C’est pourquoi Allon Wagner, Uri Gophna et le Professeur Eytan Ruppin de l’Ecole d’Informatique et du Département de Microbiologie moléculaire et de Biotechnologie de l’Université de Tel-Aviv, en collaboration avec des chercheurs de l’Institut Weizmann ont développé un nouvel algorithme qui permet de prévoir quels sont les gènes qui réagissent de manière mortelle lorsqu’ils sont surexprimés. “Les biotechniciens déterminent généralement de manière empirique quels sont les gènes qu’on peut sur-exprimer sans danger” explique Allon Wagner. “Nous pouvons leur économiser beaucoup de temps et de moyens financiers en leur permettant d’éliminer d’avance certaines possibilités et d’en privilégier d’autres”.

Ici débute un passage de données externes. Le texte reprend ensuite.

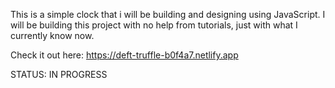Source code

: This is a simple clock that i will be
building and designing using JavaScript.
I will be building this project with
no help from tutorials, just with what I currently
know now.

Check it out here: https://deft-truffle-b0f4a7.netlify.app

STATUS: IN PROGRESS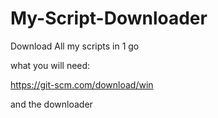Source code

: # My-Script-Downloader
Download All my scripts in 1 go


what you will need:

https://git-scm.com/download/win

and the downloader
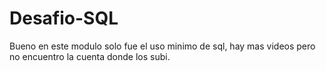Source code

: # Desafio-SQL

Bueno en este modulo solo fue el uso minimo de sql, hay mas videos pero no encuentro la cuenta donde los subi.
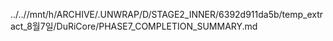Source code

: ../..//mnt/h/ARCHIVE/.UNWRAP/D/STAGE2_INNER/6392d911da5b/temp_extract_8월7일/DuRiCore/PHASE7_COMPLETION_SUMMARY.md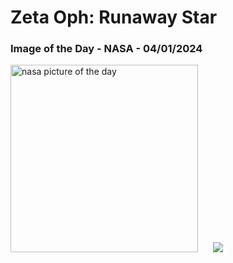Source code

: # Zeta Oph: Runaway Star
### Image of the Day - NASA - 04/01/2024
<img src="https://apod.nasa.gov/apod/image/2401/ZetaOph_spitzer_960.jpg" alt="nasa picture of the day" width="300"/>&nbsp; &nbsp; &nbsp; <img src="https://github-readme-streak-stats.herokuapp.com/?user=tempo-riz&theme=cobalt" >



  
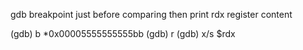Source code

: gdb breakpoint just before comparing then print rdx register content

(gdb) b *0x00005555555555bb
(gdb) r
(gdb) x/s $rdx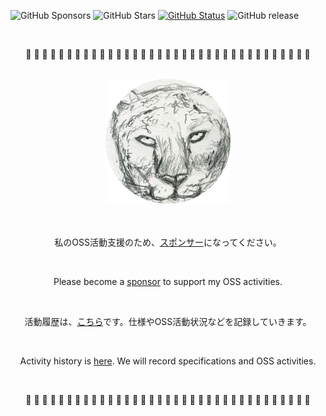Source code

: ![GitHub Sponsors](https://img.shields.io/github/sponsors/takkii?style=social) ![GitHub Stars](https://img.shields.io/github/stars/takkii?style=social) [![GitHub Status](https://img.shields.io/github/last-commit/takkii/takkii.svg?style=flat)](GitHub) ![GitHub release](https://img.shields.io/github/release/takkii/takkii.svg?style=flat)

<br />

<div align="center">
   <p> 🎉 🎉 🎉 🎉 🎉 🎉 🎉 🎉 🎉 🎉 🎉 🎉 🎉 🎉 🎉 🎉 🎉 🎉 🎉 🎉 🎉 🎉 🎉 🎉 🎉 🎉 🎉 🎉 🎉 🎉 🎉 🎉 🎉 🎉 🎉  </p>
</div>

<br />

<div align="center">
  <img src="https://github.com/takkii/takkii/blob/main/images/tiger.png" alt="snow leopard" title="logo">
</div>
<br /><br />

<div align="center">
   <p>私のOSS活動支援のため、<a href="https://github.com/sponsors/takkii">スポンサー</a>になってください。</p>
   <br />
   <p>Please become a <a href="https://github.com/sponsors/takkii">sponsor</a> to support my OSS activities.</p>
   <br />
   <p>活動履歴は、<a href="https://github.com/takkii/takkii/blob/main/news.md">こちら</a>です。仕様やOSS活動状況などを記録していきます。</p>
   <br />
   <p>Activity history is <a href="https://github.com/takkii/takkii/blob/main/news.md">here</a>. We will record specifications and OSS activities.</p>
   <br />
</div>

<div align="center">
   <p> 🎉 🎉 🎉 🎉 🎉 🎉 🎉 🎉 🎉 🎉 🎉 🎉 🎉 🎉 🎉 🎉 🎉 🎉 🎉 🎉 🎉 🎉 🎉 🎉 🎉 🎉 🎉 🎉 🎉 🎉 🎉 🎉 🎉 🎉 🎉  </p>
</div>
<br />
<br />
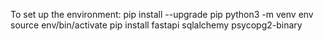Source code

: To set up the environment:
pip install --upgrade pip
python3 -m venv env
source env/bin/activate
pip install fastapi sqlalchemy psycopg2-binary
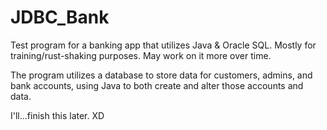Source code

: # JDBC_Bank
Test program for a banking app that utilizes Java & Oracle SQL. Mostly for training/rust-shaking purposes. May work on it more over time.

The program utilizes a database to store data for customers, admins, and bank accounts, using Java to both create and alter those accounts
and data.

I'll...finish this later. XD
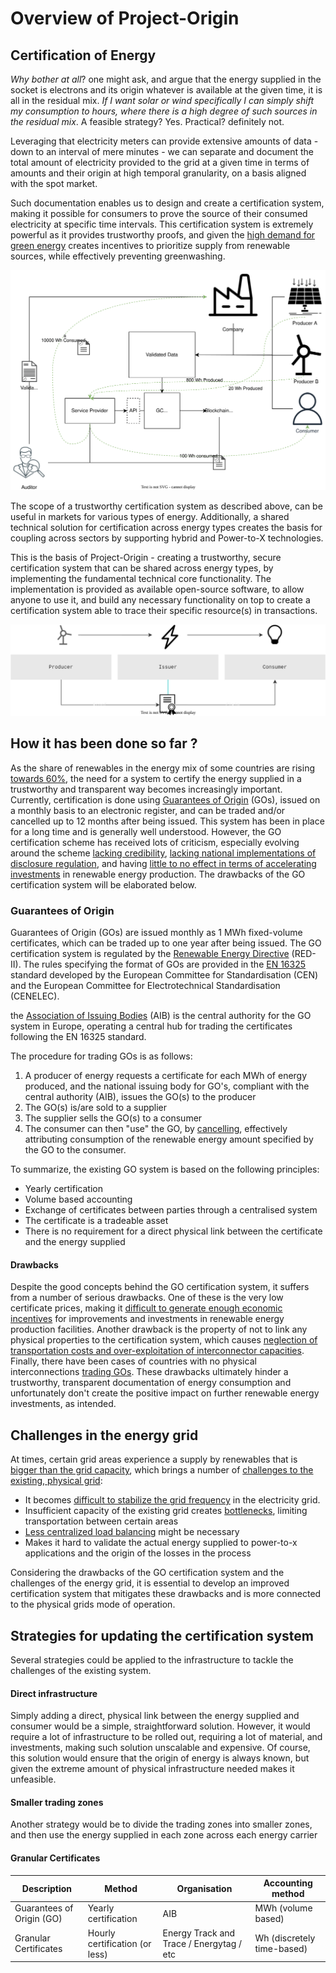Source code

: # Overview of Project-Origin

## Certification of Energy

*Why bother at all*? one might ask, and argue that the energy supplied in the socket is electrons and its origin whatever is available at the given time, it is all in the residual mix.
*If I want solar or wind specifically I can simply shift my consumption to hours, where there is a high degree of such sources in the residual mix*.  A feasible strategy?
Yes. Practical? definitely not.

Leveraging that electricity meters can provide extensive amounts of data - down to an interval of mere minutes - we can separate and document the total amount of electricity provided to the grid at a given time in terms of amounts and their origin at high temporal granularity, on a basis aligned with the spot market.

Such documentation enables us to design and create a certification system, making it possible for consumers to prove the source of their consumed electricity at specific time intervals.
This certification system is extremely powerful as it provides trustworthy proofs, and given the [high demand for green energy](https://www2.deloitte.com/content/dam/Deloitte/us/Documents/energy-resources/us-eri-renewable-energy-outlook-2023.pdf) creates incentives to prioritize supply from renewable sources, while effectively preventing greenwashing.

![](overview.drawio.svg)

The scope of a trustworthy certification system as described above, can be useful in markets for various types of  energy. Additionally, a shared technical solution for certification across energy types creates the basis for coupling across sectors by supporting hybrid and Power-to-X technologies.

This is the basis of Project-Origin - creating a trustworthy, secure certification system that can be shared across energy types, by implementing the fundamental technical core functionality.
The implementation is provided as available open-source software, to allow anyone to use it, and build any necessary functionality on top to create a certification system able to trace their specific resource(s) in transactions.

![](GCvalue.drawio.svg)


## How it has been done so far ?
As the share of renewables in the energy mix of some countries are rising [towards 60%](https://energinet.dk/media/2l5jt3lp/%C3%A5ret-der-gik-2022-i-el-og-gas.pdf), the need for a system to certify the energy supplied in a trustworthy and transparent way becomes increasingly important.
Currently, certification is done using [Guarantees of Origin](https://en.energinet.dk/Energy-data/Guarantees-of-origin-el-gas-hydrogen/) (GOs), issued on a monthly basis to an electronic register, and can be traded and/or cancelled up to 12 months after being issued.
This system has been in place for a long time and is generally well understood.
However, the GO certification scheme has received lots of criticism, especially evolving around the scheme [lacking credibility](https://ieeexplore.ieee.org/abstract/document/5311433), [lacking national implementations of disclosure regulation](https://www.oeko.de/fileadmin/oekodoc/Reliable-Disclosure-in-Europe-Status-Improvements-and-Perspectives.pdf), and having [little to no effect in terms of accelerating investments](https://akjournals.com/view/journals/204/41/4/article-p487.xml?body=contentsummary-24716) in renewable energy production.
The drawbacks of the GO certification system will be elaborated below.

### Guarantees of Origin
Guarantees of Origin (GOs) are issued monthly as 1 MWh fixed-volume certificates, which can be traded up to one year after being issued.
The GO certification system is regulated by the [Renewable Energy Directive](https://energy.ec.europa.eu/topics/renewable-energy/renewable-energy-directive-targets-and-rules/renewable-energy-directive_en) (RED-II).
The rules specifying the format of GOs are provided in the [EN 16325](https://standards.globalspec.com/std/9969735/EN%2016325) standard developed by the European Committee for Standardisation (CEN) and the European Committee for Electrotechnical Standardisation (CENELEC).

the [Association of Issuing Bodies](https://www.aib-net.org/) (AIB) is the central authority for the GO system in Europe, operating a central hub for trading the certificates following the EN 16325 standard.

The procedure for trading GOs is as follows:

1. A producer of energy requests a certificate for each MWh of energy produced, and the national issuing body for GO's, compliant with the central authority (AIB), issues the GO(s) to the producer
2. The GO(s) is/are sold to a supplier
3. The supplier sells the GO(s) to a consumer
4. The consumer can then "use" the GO, by [cancelling](https://en.energinet.dk/Energy-data/Guarantees-of-origin-el-gas-hydrogen/#accordion-cancellation), effectively attributing consumption of the renewable energy amount specified by the GO to the consumer.

To summarize, the existing GO system is based on the following principles:
- Yearly certification
- Volume based accounting
- Exchange of certificates between parties through a centralised system
- The certificate is a tradeable asset
- There is no requirement for a direct physical link between the certificate and the energy supplied

#### Drawbacks
Despite the good concepts behind the GO certification system, it suffers from a number of serious drawbacks. One of these is the very low certificate prices, making it [difficult to generate enough economic incentives](https://www.sciencedirect.com/science/article/abs/pii/S0301421504002423) for improvements and investments in renewable energy production facilities. Another drawback is the property of not to link any physical properties to the certification system, which causes [neglection of transportation costs and over-exploitation of interconnector capacities](https://www.sciencedirect.com/science/article/abs/pii/S0301421516302889). Finally, there have been cases of countries with no physical interconnections [trading GOs](https://akjournals.com/view/journals/204/41/4/article-p487.xml?body=contentsummary-24716). These drawbacks ultimately hinder a trustworthy, transparent documentation of energy consumption and unfortunately don't create the positive impact on further renewable energy investments, as intended.


## Challenges in the energy grid
At times, certain grid areas experience a supply by renewables that is [bigger than the grid capacity](https://www.caiso.com/documents/curtailmentfastfacts.pdf), which brings a number of [challenges to the existing, physical grid](https://www.rff.org/publications/explainers/renewables-101-integrating-renewables/):

- It becomes [difficult to stabilize the grid frequency](https://www.engineering.com/story/grid-frequency-stability-and-renewable-power) in the electricity grid.
- Insufficient capacity of the existing grid creates [bottlenecks](https://www.zerohedge.com/energy/grid-bottlenecks-could-derail-europes-renewable-energy-boom), limiting transportation between certain areas
- [Less centralized load balancing](https://research.rug.nl/en/publications/local-balancing-of-the-electricity-grid-in-a-renewable-municipali) might be necessary
- Makes it hard to validate the actual energy supplied to power-to-x applications and the origin of the losses in the process

Considering the drawbacks of the GO certification system and the challenges of the energy grid, it is essential to develop an improved certification system that mitigates these drawbacks and is more connected to the physical grids mode of operation.
## Strategies for updating the certification system
Several strategies could be applied to the infrastructure to tackle the challenges of the existing system.

#### Direct infrastructure
Simply adding a direct, physical link between the energy supplied and consumer would be a simple, straightforward solution.
However, it would require a lot of infrastructure to be rolled out, requiring a lot of material, and investments, making such solution unscalable and expensive.
Of course, this solution would ensure that the origin of energy is always known, but given the extreme amount of physical infrastructure needed makes it unfeasible.

#### Smaller trading zones
Another strategy would be to divide the trading zones into smaller zones, and then use the energy supplied in each zone across each energy carrier

#### Granular Certificates

| Description | Method | Organisation | Accounting method |
| --- | --- | --- | --- |
| Guarantees of Origin (GO) | Yearly certification | AIB | MWh (volume based) |
| Granular Certificates | Hourly certification (or less) | Energy Track and Trace / Energytag / etc | Wh (discretely time-based) |
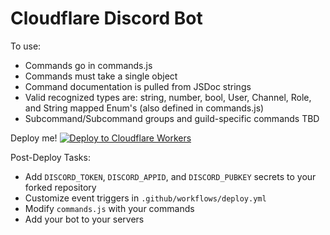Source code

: # Cloudflare Discord Bot

To use:

- Commands go in commands.js
- Commands must take a single object
- Command documentation is pulled from JSDoc strings
- Valid recognized types are: string, number, bool, User, Channel, Role, and String mapped Enum's (also defined in commands.js)
- Subcommand/Subcommand groups and guild-specific commands TBD

Deploy me!
[![Deploy to Cloudflare Workers](https://deploy.workers.cloudflare.com/button)](https://deploy.workers.cloudflare.com/?url=https://github.com/TiltMeSenpai/cloudflare-bot)

Post-Deploy Tasks:
- Add `DISCORD_TOKEN`, `DISCORD_APPID`, and `DISCORD_PUBKEY` secrets to your forked repository
- Customize event triggers in `.github/workflows/deploy.yml`
- Modify `commands.js` with your commands
- Add your bot to your servers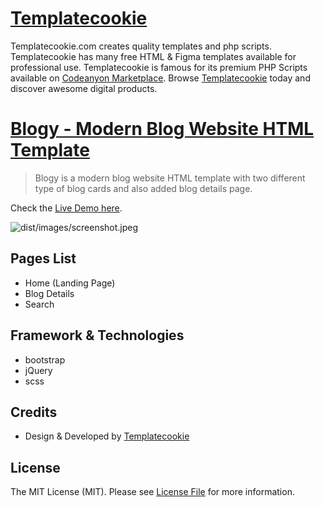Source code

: # [Templatecookie](https://templatecookie.com)
Templatecookie.com creates quality templates and php scripts. Templatecookie has many free HTML & Figma templates available for professional use. Templatecookie is famous for its premium PHP Scripts available on [Codeanyon Marketplace](https://codecanyon.net/user/templatecookie). Browse [Templatecookie](https://templatecookie.com) today and discover awesome digital products.

# [Blogy - Modern Blog Website HTML Template](https://www.templatecookie.com/products)

> Blogy is a modern blog website HTML template with two different type of blog cards and also added  blog details page.

Check the [Live Demo here](https://blogy-modern-blog.netlify.app/).

![dist/images/screenshot.jpeg](screenshot.png)

## Pages List
- Home (Landing Page)
- Blog Details
- Search 

## Framework & Technologies
- bootstrap
- jQuery
- scss

## Credits
- Design & Developed by [Templatecookie](https://templatecookie.com)

## License
The MIT License (MIT). Please see [License File](LICENSE.md) for more information.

Le laboratoire du Professeur Ruppin construit des modèles informatiques de métabolisme cellulaire à grande échelle. Ces modèles, qui convertissent des données physiques, chimiques et biologiques en un ensemble d’équations mathématiques, permettent aux scientifiques de comprendre comment les cellules travaillent et de simuler leur réaction lorsqu’elles sont modifiées d’une certaine manière. Le nouvel algorithme, appelé EDGE (Expression Dependent Gene Effects), permet de prévoir ce qui se passe lorsqu’on manipule des cellules en sur-exprimant certains gènes, et de pronostiquer les cas où ceux-ci deviennent toxiques. Les biotechnologues peuvent alors diriger leurs efforts vers d’autres gènes.

Au cours de l’étude, les chercheurs de l’UTA ont sur-exprimé 26 gènes de la bactérie E.coli, en utilisant des outils de manipulation génétiques. Comparant les résultats de leurs simulations informatiques avec la croissance réelle des éléments mesurés en laboratoire, ils ont constaté que EDGE était capable de prévoir quels gènes surexprimés devenaient mortels pour E.coli. L’algorithme a également réussi à identifier des cas de gènes “étrangers” toxiques pour la bactérie.

D’après Wagner, les applications de l’algorithme pourraient aller bien au-delà de la biologie de synthèse, et inclure la médecine: “Bien que nous nous soyons pour le moment focalisé essentiellement sur la biotechnologie, la surexpression des gènes joue également un rôle central dans beaucoup de maladies, en particulier le cancer.”